The output of the algorithm are weights for each feature. When a new ad comes in, we should simply sum up the weights for the matching features. If the weights are smaller than zero then the prediction is -1 and vice versa.

You are welcome to download graphlab from and try it out!

Adpredictor takes file in libsvm format. You should prepare a sub folder with the training file and validation (file needs to end with .validate).

You can run adpredictor using the command:
./adpredictor --matrix=folder/ --max_iter=10 --beta=1

As always let me know if you try it out!


  1. Hi,

    I was looking into this algorithm that you implemented taking into consideration the adpredictor algorithm. I have a similar implementation. What I understood from the algorithm is that each feature is given weight which is binary. So taking that into account; every feature in each of the rows is either considered or not. I couldn't see the values of each feature coming into play anywhere in the algorithm. Have I misunderstood the logic or is it supposed to be that way.


    1. You are correct. I assume the features are binary, namely either 1 or 0. If the feature is 0 no need to give it in the input since 0 values are ignored.

    2. Alright. Thought so. I have mostly binary features but a few are non binary and hence I'm guessing I just need to change the code to calculate the mean and variance of non binary feature sets as well. Now I've actually come to a dilemma as one of the features has a possible 300 values. How do you suggest I go about it.
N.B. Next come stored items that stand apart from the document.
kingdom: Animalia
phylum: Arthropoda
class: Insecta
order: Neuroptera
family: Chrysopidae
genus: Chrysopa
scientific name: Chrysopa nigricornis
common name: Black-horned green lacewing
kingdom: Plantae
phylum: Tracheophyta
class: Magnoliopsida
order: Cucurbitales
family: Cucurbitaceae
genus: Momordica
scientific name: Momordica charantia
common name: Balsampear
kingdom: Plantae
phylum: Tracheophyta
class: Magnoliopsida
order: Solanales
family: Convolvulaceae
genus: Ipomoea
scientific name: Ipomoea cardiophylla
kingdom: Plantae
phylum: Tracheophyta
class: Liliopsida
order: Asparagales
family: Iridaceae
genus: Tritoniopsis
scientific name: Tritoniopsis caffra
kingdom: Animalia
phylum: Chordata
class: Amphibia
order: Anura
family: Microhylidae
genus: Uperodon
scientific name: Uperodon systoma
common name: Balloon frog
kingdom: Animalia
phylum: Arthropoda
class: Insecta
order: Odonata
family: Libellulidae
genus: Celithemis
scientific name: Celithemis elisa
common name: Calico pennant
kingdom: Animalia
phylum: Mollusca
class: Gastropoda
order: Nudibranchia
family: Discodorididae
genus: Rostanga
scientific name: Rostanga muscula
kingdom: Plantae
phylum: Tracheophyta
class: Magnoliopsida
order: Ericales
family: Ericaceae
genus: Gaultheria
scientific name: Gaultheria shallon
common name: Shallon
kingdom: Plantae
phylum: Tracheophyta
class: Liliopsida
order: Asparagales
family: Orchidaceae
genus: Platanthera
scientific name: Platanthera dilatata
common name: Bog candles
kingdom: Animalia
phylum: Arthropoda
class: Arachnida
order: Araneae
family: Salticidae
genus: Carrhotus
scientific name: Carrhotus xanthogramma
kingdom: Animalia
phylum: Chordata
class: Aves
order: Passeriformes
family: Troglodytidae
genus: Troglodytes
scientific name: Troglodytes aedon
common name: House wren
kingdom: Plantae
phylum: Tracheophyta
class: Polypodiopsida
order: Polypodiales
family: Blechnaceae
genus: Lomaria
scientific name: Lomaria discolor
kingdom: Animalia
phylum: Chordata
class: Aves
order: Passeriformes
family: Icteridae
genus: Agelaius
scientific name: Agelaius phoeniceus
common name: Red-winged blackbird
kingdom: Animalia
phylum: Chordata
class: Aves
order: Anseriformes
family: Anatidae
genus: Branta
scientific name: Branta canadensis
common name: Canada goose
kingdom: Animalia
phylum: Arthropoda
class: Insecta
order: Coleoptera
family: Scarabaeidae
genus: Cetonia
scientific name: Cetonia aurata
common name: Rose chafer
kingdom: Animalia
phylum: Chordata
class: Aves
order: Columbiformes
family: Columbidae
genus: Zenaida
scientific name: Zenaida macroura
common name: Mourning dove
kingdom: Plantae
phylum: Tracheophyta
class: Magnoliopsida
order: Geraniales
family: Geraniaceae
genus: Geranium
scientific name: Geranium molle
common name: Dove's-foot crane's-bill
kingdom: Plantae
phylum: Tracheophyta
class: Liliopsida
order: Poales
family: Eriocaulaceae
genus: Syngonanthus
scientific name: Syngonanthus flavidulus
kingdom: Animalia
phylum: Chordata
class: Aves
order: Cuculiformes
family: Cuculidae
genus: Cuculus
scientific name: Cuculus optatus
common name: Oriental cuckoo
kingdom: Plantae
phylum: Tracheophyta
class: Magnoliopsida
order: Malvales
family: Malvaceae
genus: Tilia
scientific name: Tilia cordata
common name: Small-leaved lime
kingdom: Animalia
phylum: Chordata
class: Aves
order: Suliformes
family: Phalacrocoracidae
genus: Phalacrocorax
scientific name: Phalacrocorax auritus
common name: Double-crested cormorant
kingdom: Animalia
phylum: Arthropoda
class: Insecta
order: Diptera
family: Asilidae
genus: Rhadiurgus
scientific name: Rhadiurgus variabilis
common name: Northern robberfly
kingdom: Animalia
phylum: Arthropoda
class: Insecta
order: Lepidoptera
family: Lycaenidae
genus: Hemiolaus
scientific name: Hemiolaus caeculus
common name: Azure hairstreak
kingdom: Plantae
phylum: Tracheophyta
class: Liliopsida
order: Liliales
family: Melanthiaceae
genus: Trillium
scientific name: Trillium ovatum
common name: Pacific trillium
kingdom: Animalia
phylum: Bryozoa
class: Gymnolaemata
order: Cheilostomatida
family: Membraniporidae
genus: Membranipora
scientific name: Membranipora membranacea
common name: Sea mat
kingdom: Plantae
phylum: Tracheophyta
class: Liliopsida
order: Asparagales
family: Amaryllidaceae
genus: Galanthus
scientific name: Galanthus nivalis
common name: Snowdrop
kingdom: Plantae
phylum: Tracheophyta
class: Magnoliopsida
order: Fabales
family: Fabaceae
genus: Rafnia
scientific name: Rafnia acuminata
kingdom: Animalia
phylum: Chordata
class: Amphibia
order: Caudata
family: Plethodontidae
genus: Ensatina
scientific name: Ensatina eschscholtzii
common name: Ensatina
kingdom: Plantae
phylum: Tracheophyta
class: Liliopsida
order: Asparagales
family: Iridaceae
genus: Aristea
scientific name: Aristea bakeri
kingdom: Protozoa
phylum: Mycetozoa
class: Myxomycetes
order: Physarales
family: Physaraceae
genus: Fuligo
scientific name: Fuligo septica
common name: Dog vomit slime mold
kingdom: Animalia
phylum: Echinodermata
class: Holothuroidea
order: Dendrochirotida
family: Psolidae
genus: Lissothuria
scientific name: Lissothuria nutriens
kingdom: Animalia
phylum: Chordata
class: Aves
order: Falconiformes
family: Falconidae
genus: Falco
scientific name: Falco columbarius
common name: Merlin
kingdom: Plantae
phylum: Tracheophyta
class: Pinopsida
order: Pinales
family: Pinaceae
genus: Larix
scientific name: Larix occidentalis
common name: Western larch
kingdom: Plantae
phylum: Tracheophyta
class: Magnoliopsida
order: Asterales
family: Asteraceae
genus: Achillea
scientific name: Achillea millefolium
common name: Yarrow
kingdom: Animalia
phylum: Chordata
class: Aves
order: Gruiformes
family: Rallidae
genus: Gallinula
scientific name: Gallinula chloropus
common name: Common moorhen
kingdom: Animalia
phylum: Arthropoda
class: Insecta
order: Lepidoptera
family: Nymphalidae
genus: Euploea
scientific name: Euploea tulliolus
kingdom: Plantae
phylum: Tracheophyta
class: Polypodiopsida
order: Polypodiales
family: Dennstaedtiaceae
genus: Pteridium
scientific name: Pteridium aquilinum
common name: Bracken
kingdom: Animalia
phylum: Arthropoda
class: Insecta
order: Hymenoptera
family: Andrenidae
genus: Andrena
    3. The Adpredictor paper is also written with binary variables in mind. Any variable which is categorical should be translated to binary. For example zip codes. Larger zip code does not mean this event is more important than smaller zip code and vice versa. The trivial way for converting your variable with 300 values is adding 300 columns. However if this is too much, you can bin it into a small set of values and group items together. Alternatively you can try binary encoding which will need log(N) columns. It is hard to say what is the improtance of your 300 value variable. So my suggestion is to try a few approaches and see which works better.